There is some reason for hope. Recent surveys have suggested most Americans would take a Covid-19 vaccine if one were available today. Even politicians who have expressed scepticism about vaccines in the past, including President Donald Trump, are rooting for one that can prevent the disease. And some public health experts I spoke to said public pressure to end the pandemic and return to normal life might overpower anti-vaccine activism.
"People are seeing the toll of Covid-19 all around," said Kasisomayajula Viswanath, a professor of health communication at the Harvard School of Public Health. "My guess is that if there is a successful vaccine, especially in the absence of treatment, people may discount the anti-vaccine groups."
But public acceptance of a Covid-19 vaccine is far from a sure thing. And seeing platforms like Facebook and YouTube struggle to contain the spread of videos like Plandemic makes me worry that when the time comes to persuade billions of people to take a critical coronavirus vaccine, our public health officials and social media companies will be outgunned by a well-oiled anti-vaccine movement that has already polluted the air with misinformation and conspiracy theories.
We can prevent that, but only if we start laying the groundwork before it's too late. Organisations like the Centres for Disease Control and Prevention and the WHO need to understand the dynamics of online anti-vaccination communities and start waging a hearts-and-minds campaign to restore faith in the medical establishment while a vaccine is being developed. Social media companies need to take the threat of vaccine-related misinformation seriously and devote tremendous resources to stopping its spread. And those of us who believe in vaccines need to realise we may not be in the majority for long and do everything we can to reach the people in our lives who might be susceptible to anti-vaccine propaganda.

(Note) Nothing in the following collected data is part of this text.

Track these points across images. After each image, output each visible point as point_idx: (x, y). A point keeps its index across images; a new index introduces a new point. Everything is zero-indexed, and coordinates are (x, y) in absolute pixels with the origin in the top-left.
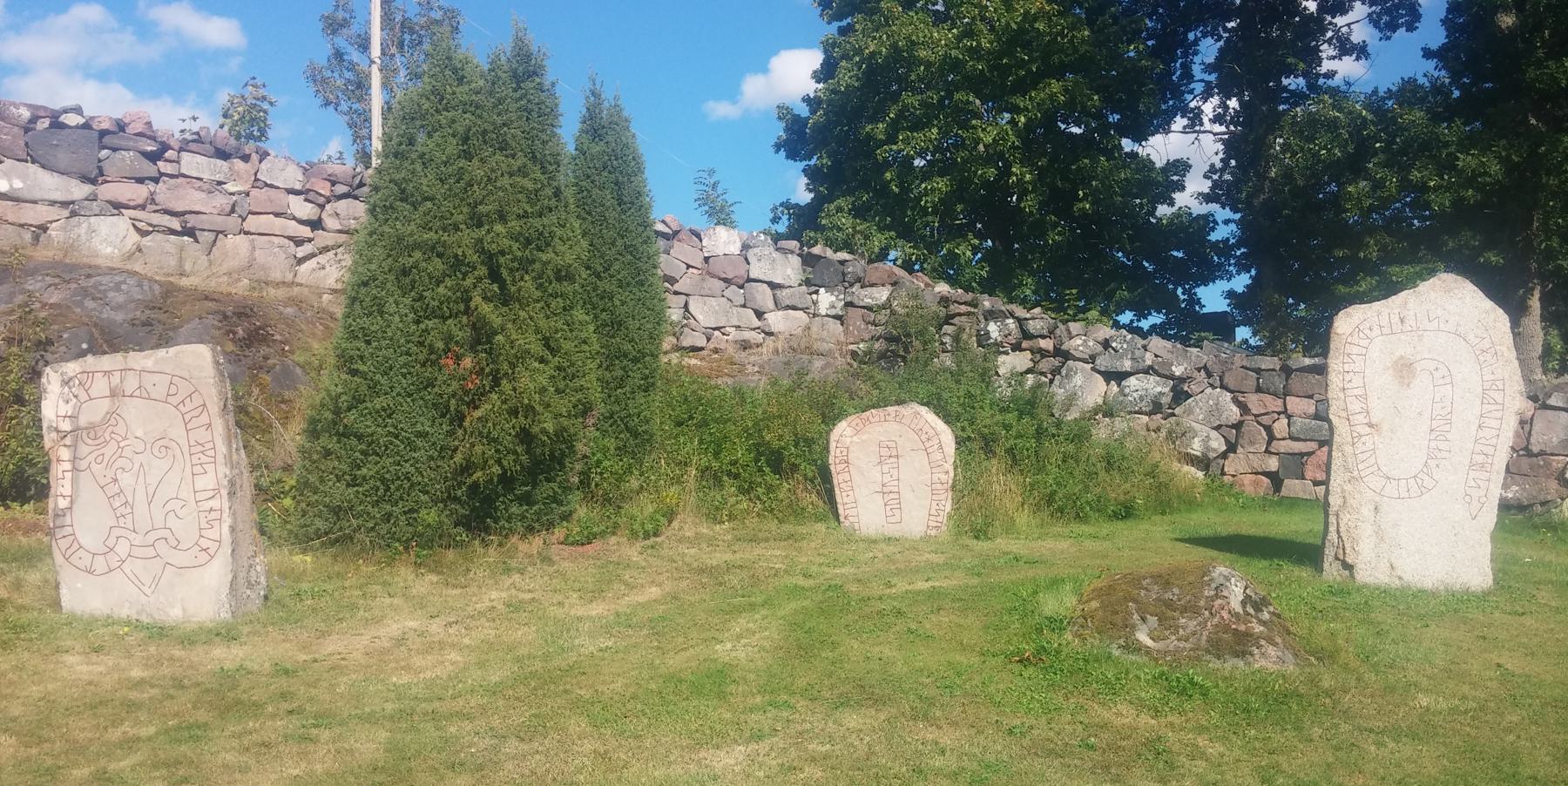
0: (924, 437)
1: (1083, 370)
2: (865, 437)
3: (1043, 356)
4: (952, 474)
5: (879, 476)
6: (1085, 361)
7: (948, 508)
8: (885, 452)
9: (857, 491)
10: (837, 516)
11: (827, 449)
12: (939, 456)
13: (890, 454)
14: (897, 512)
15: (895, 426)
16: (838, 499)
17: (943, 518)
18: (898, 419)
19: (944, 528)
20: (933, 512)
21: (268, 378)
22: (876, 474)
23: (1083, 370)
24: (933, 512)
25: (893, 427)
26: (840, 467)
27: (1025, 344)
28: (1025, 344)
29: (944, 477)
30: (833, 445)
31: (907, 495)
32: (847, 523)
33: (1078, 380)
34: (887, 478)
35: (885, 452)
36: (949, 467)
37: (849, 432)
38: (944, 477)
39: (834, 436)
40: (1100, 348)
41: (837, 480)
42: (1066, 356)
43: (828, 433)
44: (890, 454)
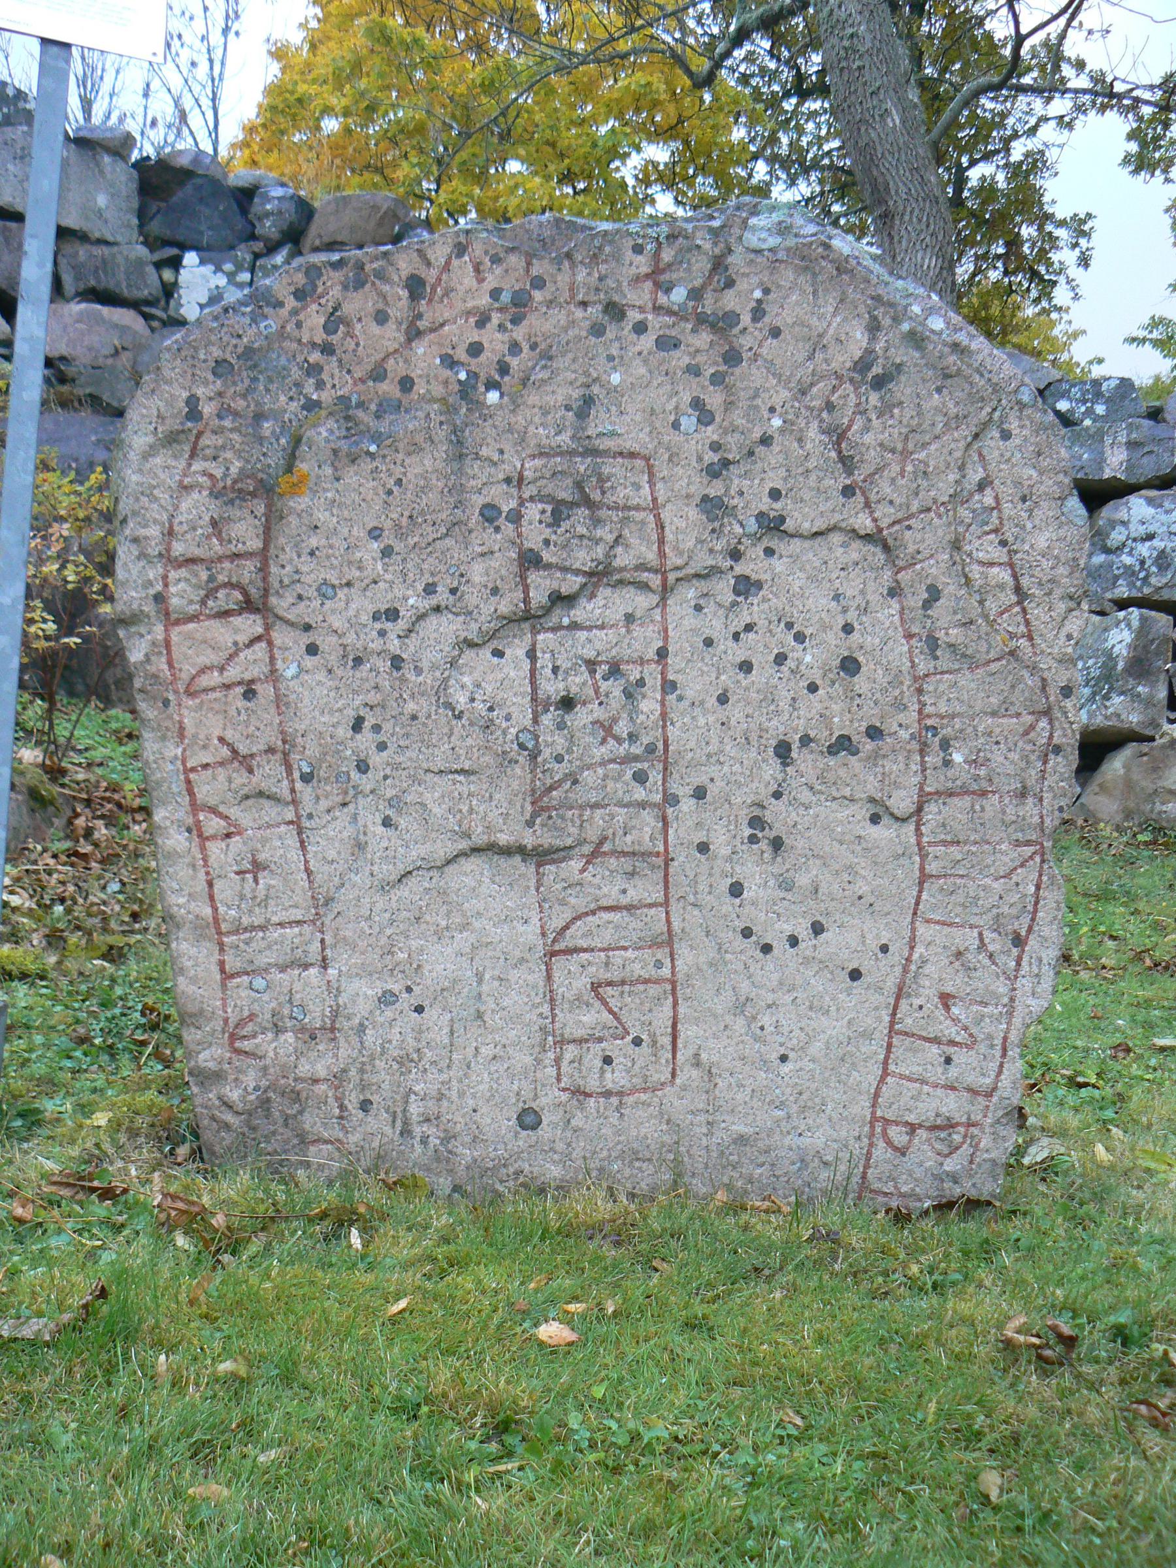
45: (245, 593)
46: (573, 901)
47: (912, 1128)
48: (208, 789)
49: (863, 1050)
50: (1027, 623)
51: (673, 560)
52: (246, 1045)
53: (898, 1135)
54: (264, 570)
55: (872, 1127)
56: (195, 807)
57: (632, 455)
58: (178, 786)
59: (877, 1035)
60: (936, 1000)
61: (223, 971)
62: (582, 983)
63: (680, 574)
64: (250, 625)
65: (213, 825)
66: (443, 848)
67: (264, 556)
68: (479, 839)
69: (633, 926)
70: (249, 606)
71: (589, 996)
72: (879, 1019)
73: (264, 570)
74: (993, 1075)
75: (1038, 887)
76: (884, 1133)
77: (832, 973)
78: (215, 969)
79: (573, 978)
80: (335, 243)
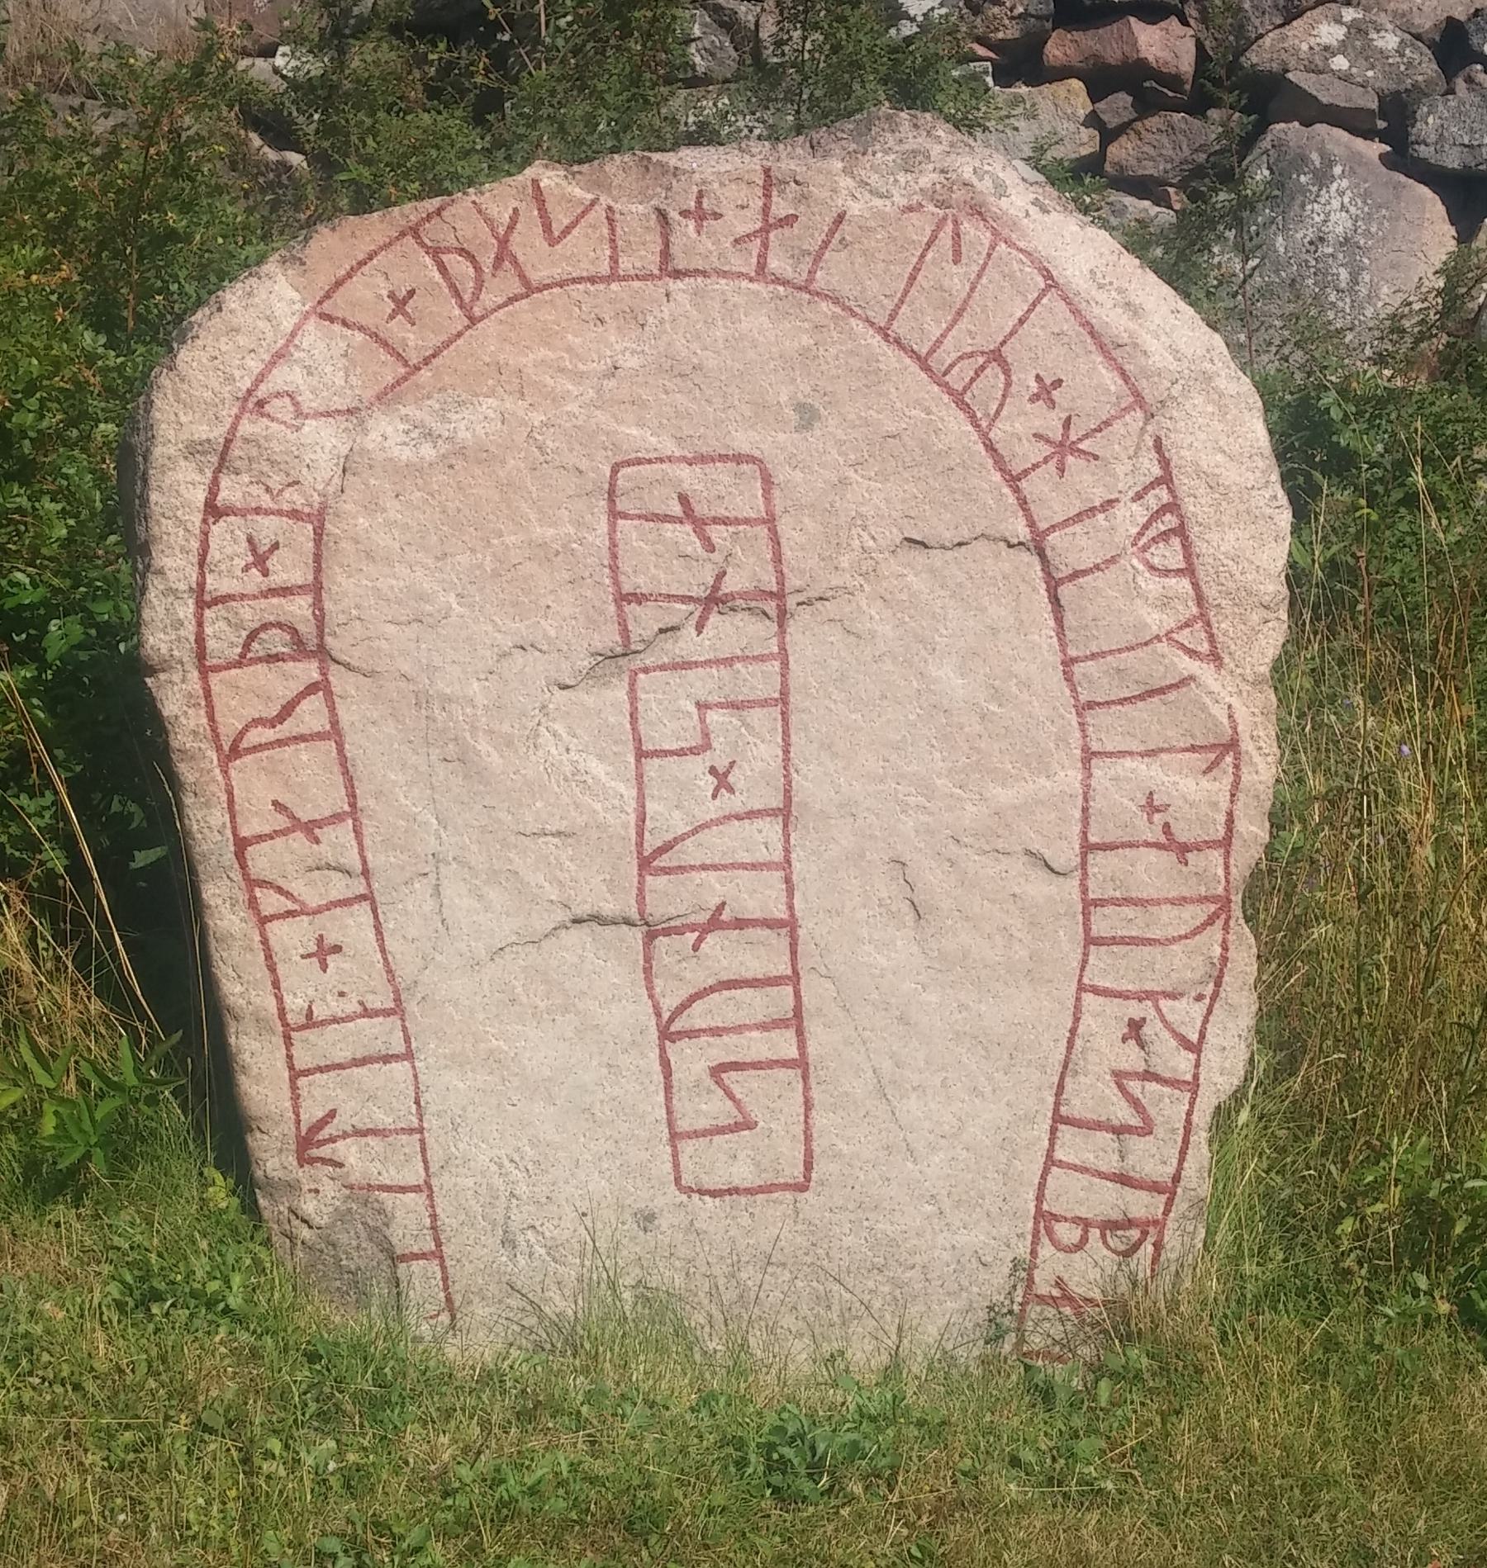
0: (1022, 427)
1: (1355, 163)
2: (474, 422)
3: (1146, 105)
4: (1263, 767)
5: (610, 776)
6: (1353, 122)
7: (1229, 1056)
8: (662, 560)
9: (408, 914)
10: (225, 1130)
11: (120, 516)
12: (1145, 601)
13: (708, 587)
14: (772, 1098)
15: (759, 324)
16: (240, 982)
17: (1177, 1150)
18: (792, 262)
19: (1182, 1238)
20: (1094, 1094)
21: (947, 675)
22: (577, 759)
23: (1355, 163)
24: (1094, 1094)
25: (735, 327)
26: (246, 695)
27: (1058, 48)
28: (1058, 48)
29: (1193, 792)
30: (176, 489)
31: (861, 946)
32: (320, 1199)
33: (1334, 210)
34: (680, 800)
35: (662, 560)
36: (1239, 696)
37: (324, 364)
38: (1193, 792)
39: (191, 398)
40: (1427, 67)
41: (229, 804)
42: (1270, 98)
43: (130, 395)
44: (708, 587)
45: (294, 631)
46: (688, 975)
47: (1086, 1224)
48: (261, 860)
49: (1024, 1135)
50: (1211, 638)
51: (793, 582)
52: (325, 1151)
53: (1068, 1233)
54: (318, 604)
55: (1036, 1222)
56: (252, 883)
57: (739, 459)
58: (229, 856)
59: (1039, 1118)
60: (1108, 1077)
61: (291, 1067)
62: (700, 1067)
63: (801, 598)
64: (310, 671)
65: (270, 902)
66: (542, 922)
67: (316, 589)
68: (582, 910)
69: (756, 1004)
70: (300, 649)
71: (709, 1082)
72: (1042, 1101)
73: (318, 604)
74: (1175, 1162)
75: (1225, 949)
76: (1050, 1232)
77: (986, 1049)
78: (281, 1064)
79: (692, 1060)
80: (1063, 471)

To recover from this pandemic, we need to mobilise a pro-vaccine movement that is as devoted, as internet-savvy and as compelling as the anti-vaccine movement is for its adherents. We need to do it quickly, with all the creativity and urgency of the scientists who are developing the vaccine itself. Millions of lives and trillions of dollars in economic activity may depend not just on producing a vaccine but on persuading people to accept it.